#### Aim:
Please tally the lines in the rows below that contain the string "name", treating uppercase and lowercase as different. Reply with the number only.

#### Source rows:
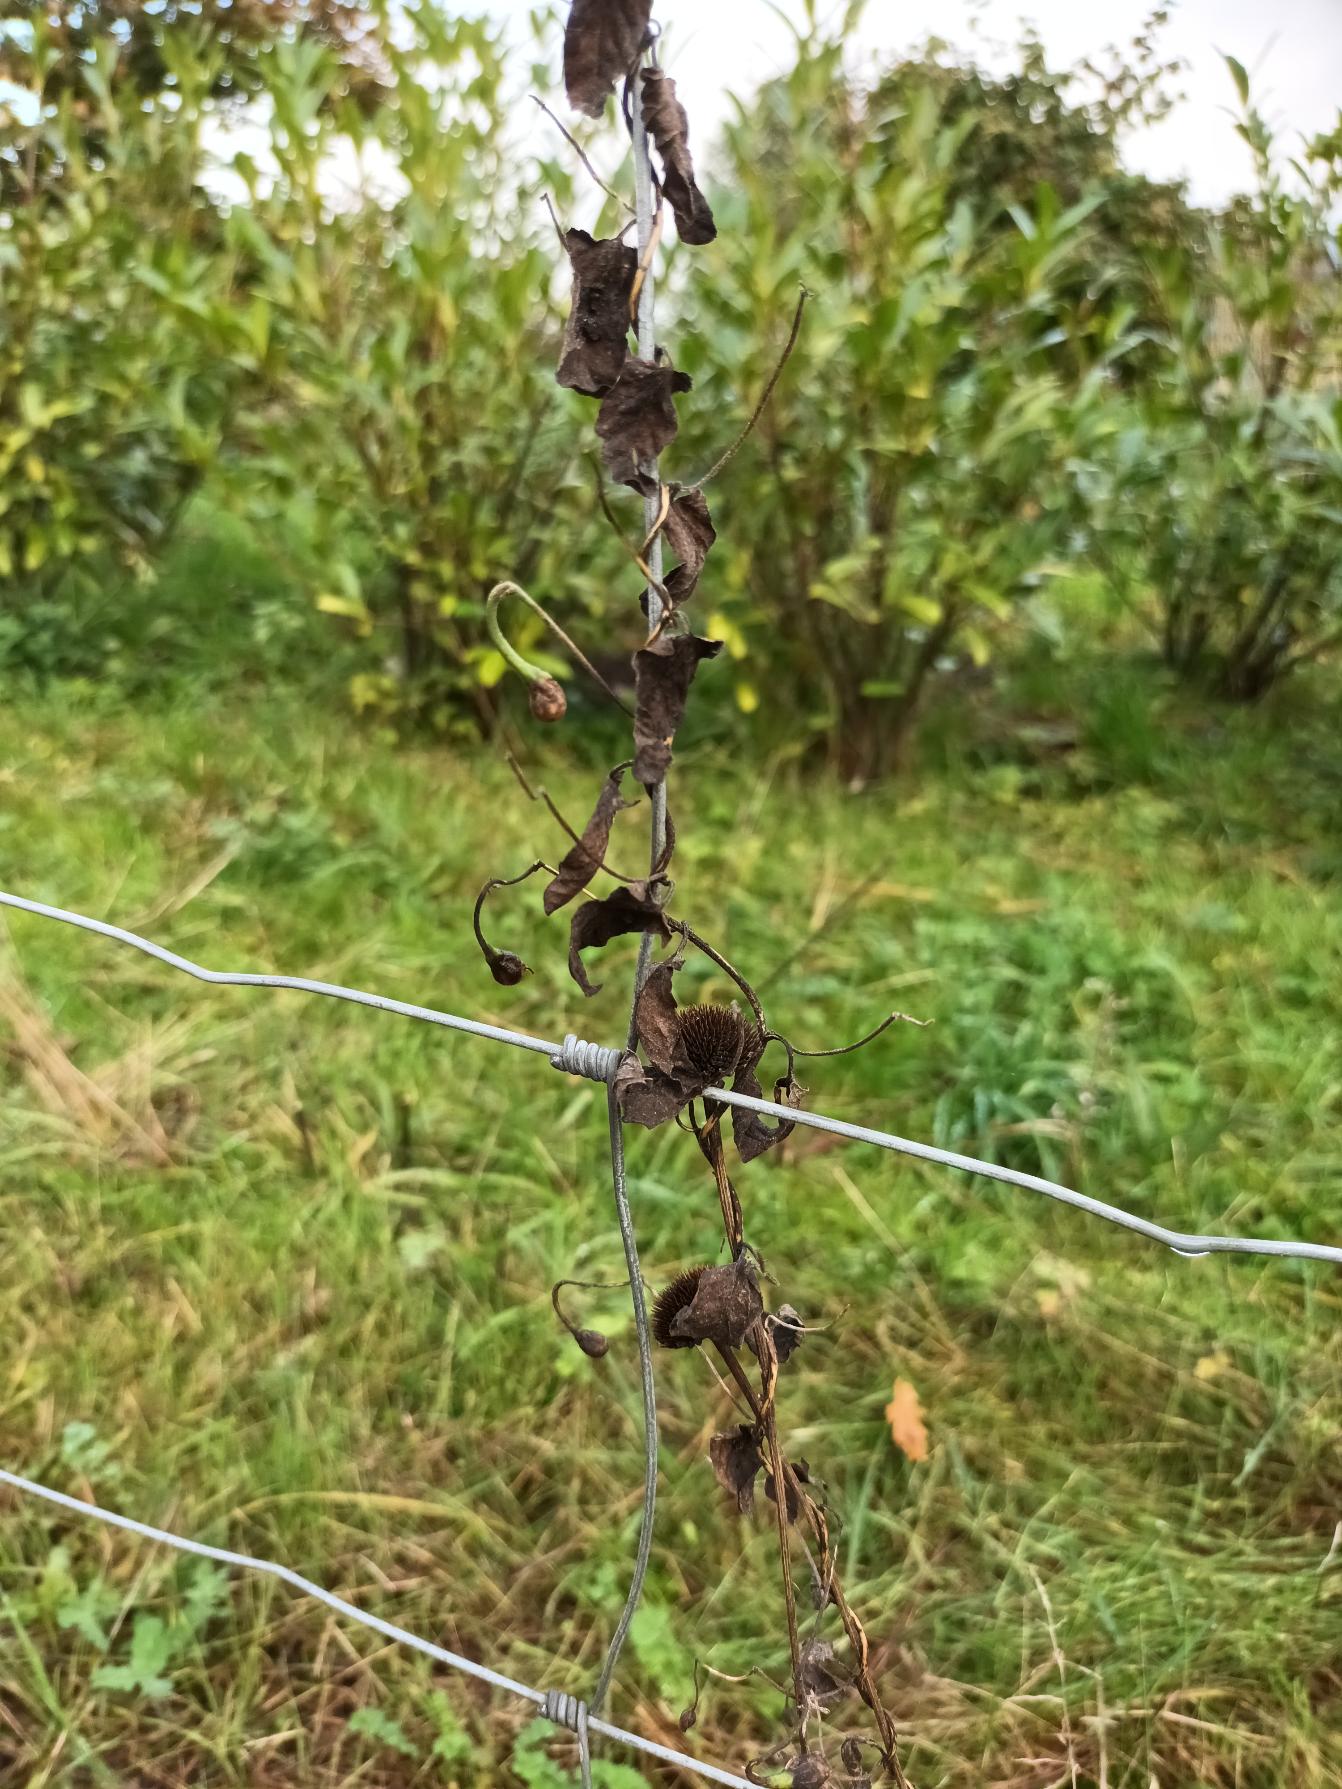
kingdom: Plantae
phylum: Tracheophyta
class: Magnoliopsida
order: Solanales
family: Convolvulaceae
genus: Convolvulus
==
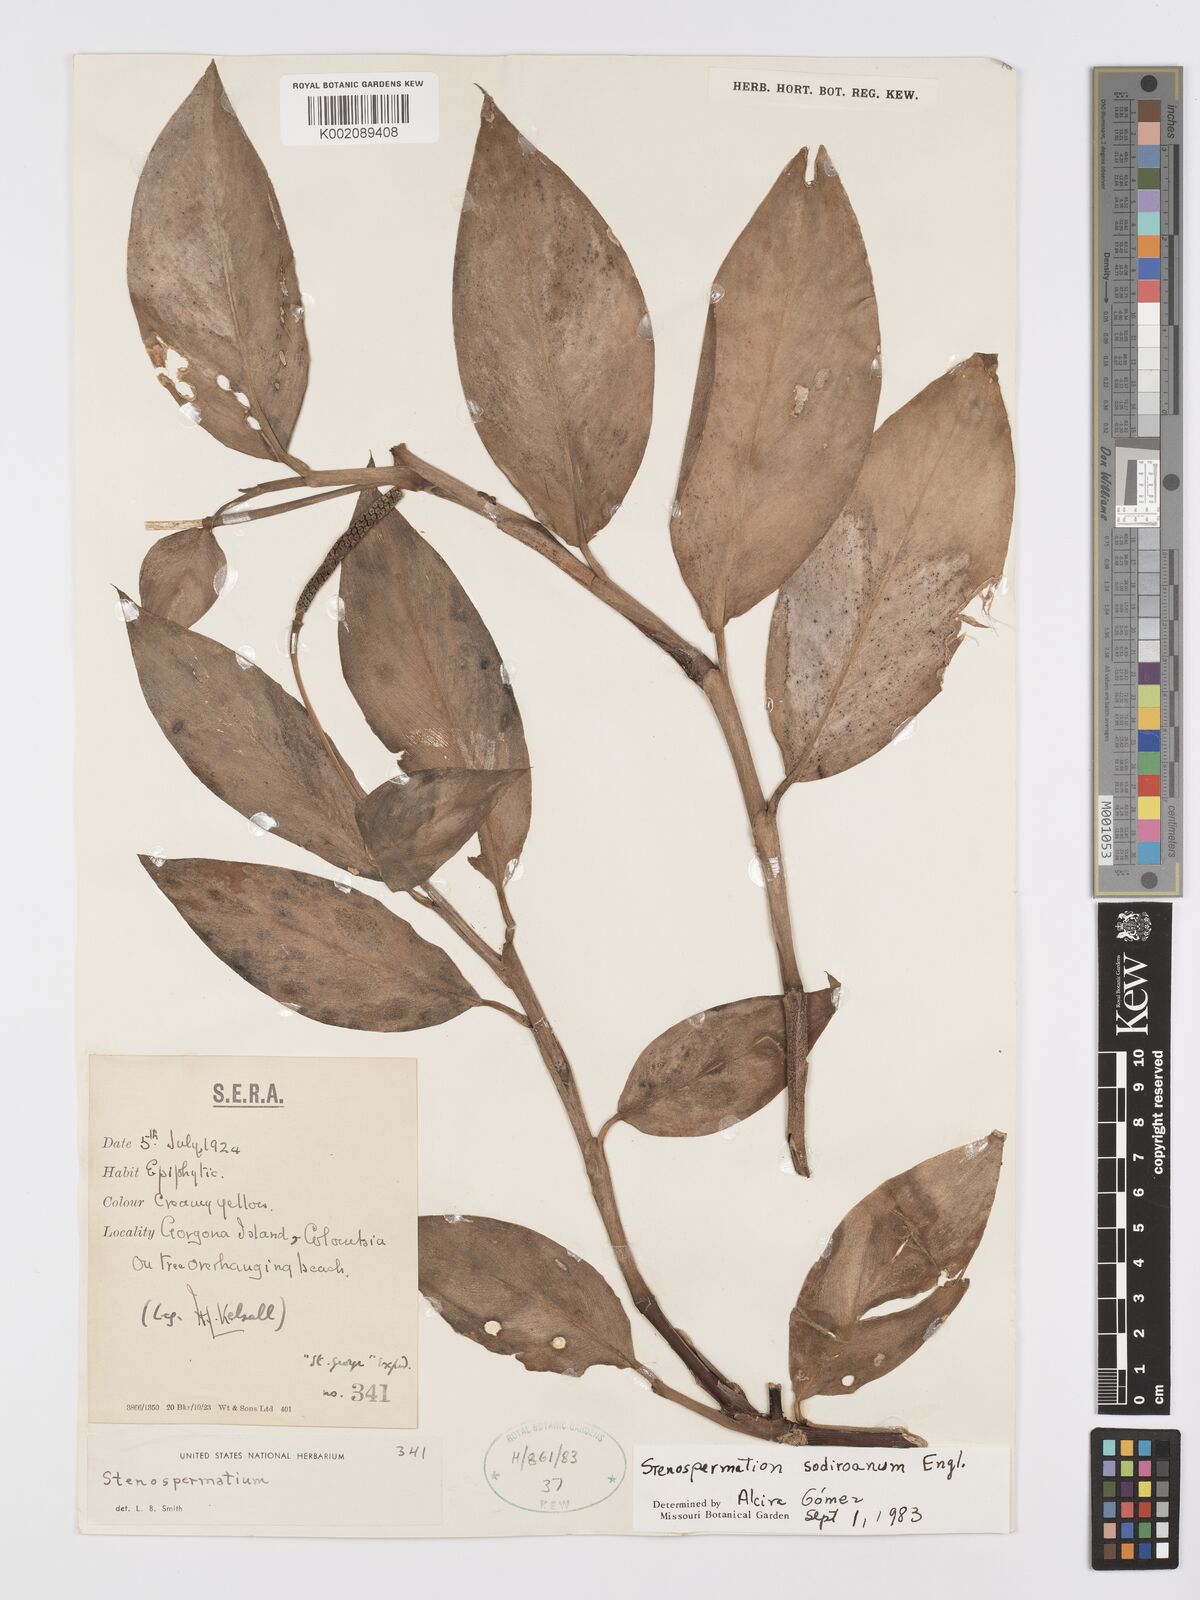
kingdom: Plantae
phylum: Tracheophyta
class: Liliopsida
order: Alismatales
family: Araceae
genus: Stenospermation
...
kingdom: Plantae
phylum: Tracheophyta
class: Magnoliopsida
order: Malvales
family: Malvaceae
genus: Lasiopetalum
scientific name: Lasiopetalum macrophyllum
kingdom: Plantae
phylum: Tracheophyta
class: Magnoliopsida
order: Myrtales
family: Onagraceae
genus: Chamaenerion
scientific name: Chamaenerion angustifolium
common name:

#### Right answer:
3